The reasons for protecting older men, in particular, from unsecured guns are both sad and troubling: Not only are older men more likely than older women to commit suicide, they're also much more likely to use firearms, according to the most recent government figures. Among men age 65 and older who committed suicide between 2005 and 2010, nearly 80 percent used a gun.

Kapp acknowledged that this is a controversial subject. Most recently, the discussion has centered on families with young children. To reduce accidental gun-related injuries, such as the five-year-old Kentucky boy who fatally shot his two-year-old sister this past May, pediatricians have been encouraged to ask parents about whether guns are safely locked away from youngsters at home.

But Kapp said that guns in the home can also pose a lethal danger to older people. "We don't think about prevention and safety the way we would with children," he told National Public Radio.  "An older person who is seriously compromised by mental disorders is in many respects as helpless and vulnerable and dependent as a child would be."

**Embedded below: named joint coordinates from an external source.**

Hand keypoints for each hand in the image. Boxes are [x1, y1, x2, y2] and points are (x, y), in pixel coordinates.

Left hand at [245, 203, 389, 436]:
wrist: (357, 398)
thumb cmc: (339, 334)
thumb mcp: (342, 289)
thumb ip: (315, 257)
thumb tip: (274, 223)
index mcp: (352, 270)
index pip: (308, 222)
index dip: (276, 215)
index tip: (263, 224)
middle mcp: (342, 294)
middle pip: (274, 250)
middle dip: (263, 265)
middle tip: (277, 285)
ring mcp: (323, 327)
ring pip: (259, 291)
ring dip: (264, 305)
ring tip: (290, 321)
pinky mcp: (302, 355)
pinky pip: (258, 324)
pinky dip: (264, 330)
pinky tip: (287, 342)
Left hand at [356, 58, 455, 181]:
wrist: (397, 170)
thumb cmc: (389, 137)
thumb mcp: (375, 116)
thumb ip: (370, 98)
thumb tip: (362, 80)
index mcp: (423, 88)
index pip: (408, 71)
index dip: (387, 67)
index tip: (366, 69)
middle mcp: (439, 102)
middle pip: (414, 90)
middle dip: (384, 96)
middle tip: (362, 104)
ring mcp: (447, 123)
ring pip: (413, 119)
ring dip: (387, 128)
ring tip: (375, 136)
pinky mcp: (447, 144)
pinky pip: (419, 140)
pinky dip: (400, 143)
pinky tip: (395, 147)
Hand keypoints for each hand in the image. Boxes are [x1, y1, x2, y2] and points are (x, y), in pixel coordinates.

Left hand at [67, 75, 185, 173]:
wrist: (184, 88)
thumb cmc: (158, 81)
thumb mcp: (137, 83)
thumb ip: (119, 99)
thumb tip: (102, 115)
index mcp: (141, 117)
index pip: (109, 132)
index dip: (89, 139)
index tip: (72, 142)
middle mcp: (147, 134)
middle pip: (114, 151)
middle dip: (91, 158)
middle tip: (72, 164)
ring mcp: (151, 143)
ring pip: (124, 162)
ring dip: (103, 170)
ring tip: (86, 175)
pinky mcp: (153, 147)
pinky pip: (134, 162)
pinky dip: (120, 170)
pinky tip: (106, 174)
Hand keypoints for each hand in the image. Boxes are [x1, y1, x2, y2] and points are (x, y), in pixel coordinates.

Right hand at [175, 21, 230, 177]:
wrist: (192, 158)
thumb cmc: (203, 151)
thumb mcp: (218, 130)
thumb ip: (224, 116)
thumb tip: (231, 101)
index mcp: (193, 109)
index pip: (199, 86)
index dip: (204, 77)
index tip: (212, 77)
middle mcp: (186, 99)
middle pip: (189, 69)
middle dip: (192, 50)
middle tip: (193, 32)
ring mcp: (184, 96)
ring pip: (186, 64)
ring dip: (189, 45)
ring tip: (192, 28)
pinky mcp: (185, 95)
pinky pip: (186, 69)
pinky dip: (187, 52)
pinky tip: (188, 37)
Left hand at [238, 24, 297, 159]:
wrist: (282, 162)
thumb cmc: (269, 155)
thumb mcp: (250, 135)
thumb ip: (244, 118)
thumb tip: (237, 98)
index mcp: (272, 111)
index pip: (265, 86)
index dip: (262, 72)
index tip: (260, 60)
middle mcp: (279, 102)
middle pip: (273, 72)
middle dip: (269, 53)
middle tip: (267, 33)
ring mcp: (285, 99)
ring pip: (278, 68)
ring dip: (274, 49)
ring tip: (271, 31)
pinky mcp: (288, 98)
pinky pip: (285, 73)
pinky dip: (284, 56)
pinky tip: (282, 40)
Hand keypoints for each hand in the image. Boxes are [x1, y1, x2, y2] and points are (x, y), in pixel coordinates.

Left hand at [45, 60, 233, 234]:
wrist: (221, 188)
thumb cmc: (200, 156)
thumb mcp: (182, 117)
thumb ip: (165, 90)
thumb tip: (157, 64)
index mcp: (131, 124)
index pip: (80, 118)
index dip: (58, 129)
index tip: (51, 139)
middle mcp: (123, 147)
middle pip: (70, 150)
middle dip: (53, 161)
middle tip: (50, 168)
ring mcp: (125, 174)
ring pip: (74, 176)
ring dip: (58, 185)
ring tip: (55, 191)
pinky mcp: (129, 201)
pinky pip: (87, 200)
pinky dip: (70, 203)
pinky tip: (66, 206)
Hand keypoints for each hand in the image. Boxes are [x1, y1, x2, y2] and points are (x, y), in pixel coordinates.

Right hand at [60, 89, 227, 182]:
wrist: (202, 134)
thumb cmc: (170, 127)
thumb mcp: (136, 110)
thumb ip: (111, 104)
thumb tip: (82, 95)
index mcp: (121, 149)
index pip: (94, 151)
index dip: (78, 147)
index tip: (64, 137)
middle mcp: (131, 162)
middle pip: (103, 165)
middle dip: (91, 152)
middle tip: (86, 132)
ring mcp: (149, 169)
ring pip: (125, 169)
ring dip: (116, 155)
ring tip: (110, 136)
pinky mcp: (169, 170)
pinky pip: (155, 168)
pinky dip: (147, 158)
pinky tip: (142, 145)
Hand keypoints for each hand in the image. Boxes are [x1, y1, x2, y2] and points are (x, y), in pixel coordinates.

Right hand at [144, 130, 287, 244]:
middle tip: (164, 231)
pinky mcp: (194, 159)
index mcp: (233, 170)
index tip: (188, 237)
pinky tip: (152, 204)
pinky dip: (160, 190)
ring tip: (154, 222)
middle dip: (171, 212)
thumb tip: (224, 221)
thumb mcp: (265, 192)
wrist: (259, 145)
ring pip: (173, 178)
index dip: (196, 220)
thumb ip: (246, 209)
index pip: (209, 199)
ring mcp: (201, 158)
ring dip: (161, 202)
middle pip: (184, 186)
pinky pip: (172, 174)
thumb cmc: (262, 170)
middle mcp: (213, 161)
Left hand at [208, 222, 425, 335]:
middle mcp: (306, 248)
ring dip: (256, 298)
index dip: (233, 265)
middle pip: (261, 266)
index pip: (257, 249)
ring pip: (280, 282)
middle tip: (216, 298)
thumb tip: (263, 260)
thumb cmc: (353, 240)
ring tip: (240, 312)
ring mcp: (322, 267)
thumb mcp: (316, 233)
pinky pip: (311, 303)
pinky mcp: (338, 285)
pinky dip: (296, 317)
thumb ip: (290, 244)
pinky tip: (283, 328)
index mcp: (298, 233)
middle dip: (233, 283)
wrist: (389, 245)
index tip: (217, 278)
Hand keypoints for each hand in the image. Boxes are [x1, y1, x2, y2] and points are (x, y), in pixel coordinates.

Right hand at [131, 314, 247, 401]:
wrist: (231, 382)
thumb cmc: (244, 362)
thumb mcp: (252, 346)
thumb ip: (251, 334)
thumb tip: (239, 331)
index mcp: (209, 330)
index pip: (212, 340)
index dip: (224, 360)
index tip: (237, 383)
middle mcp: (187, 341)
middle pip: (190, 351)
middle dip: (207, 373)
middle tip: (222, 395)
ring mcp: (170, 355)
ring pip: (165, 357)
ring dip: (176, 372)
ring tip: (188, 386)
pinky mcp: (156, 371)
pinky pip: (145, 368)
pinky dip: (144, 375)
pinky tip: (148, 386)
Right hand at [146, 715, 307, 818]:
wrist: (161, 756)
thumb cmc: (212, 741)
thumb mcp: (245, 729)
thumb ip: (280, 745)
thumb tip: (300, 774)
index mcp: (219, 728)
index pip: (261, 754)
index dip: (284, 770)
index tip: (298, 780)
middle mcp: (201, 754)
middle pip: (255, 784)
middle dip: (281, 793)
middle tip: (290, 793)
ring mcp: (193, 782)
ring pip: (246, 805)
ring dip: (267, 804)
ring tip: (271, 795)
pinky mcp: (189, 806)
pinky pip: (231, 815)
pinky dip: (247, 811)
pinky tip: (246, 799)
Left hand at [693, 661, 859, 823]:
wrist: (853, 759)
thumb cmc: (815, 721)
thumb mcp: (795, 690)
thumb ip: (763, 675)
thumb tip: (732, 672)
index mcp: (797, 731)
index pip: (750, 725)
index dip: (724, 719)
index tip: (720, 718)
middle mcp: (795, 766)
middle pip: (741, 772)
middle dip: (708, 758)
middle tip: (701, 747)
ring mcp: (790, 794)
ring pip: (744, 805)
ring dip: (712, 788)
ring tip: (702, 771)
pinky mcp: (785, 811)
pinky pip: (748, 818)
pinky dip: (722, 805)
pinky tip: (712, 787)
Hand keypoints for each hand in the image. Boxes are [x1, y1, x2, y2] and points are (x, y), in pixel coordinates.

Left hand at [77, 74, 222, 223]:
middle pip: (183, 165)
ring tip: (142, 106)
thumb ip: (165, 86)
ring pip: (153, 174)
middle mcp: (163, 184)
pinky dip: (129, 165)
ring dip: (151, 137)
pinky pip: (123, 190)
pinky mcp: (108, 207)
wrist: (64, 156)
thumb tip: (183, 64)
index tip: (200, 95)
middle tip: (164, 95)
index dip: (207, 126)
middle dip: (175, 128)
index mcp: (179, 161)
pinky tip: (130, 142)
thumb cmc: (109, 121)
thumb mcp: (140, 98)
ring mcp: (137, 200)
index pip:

While Kapp's paper focuses on the the issue of guns and suicide among patients over 65, suicide rates have also risen among the middle-aged, according to the latest figures from the Centers for Disease Control and Prevention. The suicide rate for adults ages 35 to 64 jumped nearly 30 percent between 1999 and 2010.

At the same time, encouraging doctor-patient discussions about guns has proven to be a politically dicey subject.

Last year, Florida passed a law, dubbed the "Docs vs. Glocks" law, restricting such discussions -- although as Kapp pointed out, it did include an exception for doctors concerned for a patient's safety. The law was struck down after an appeals court upheld the doctors' right to talk about this subject.

However, just as with the issue of car keys, the toughest part of the gun safety conversation may not be talking about it in the doctor's office. The really difficult part is getting an older patient or a family member to do something about it at home.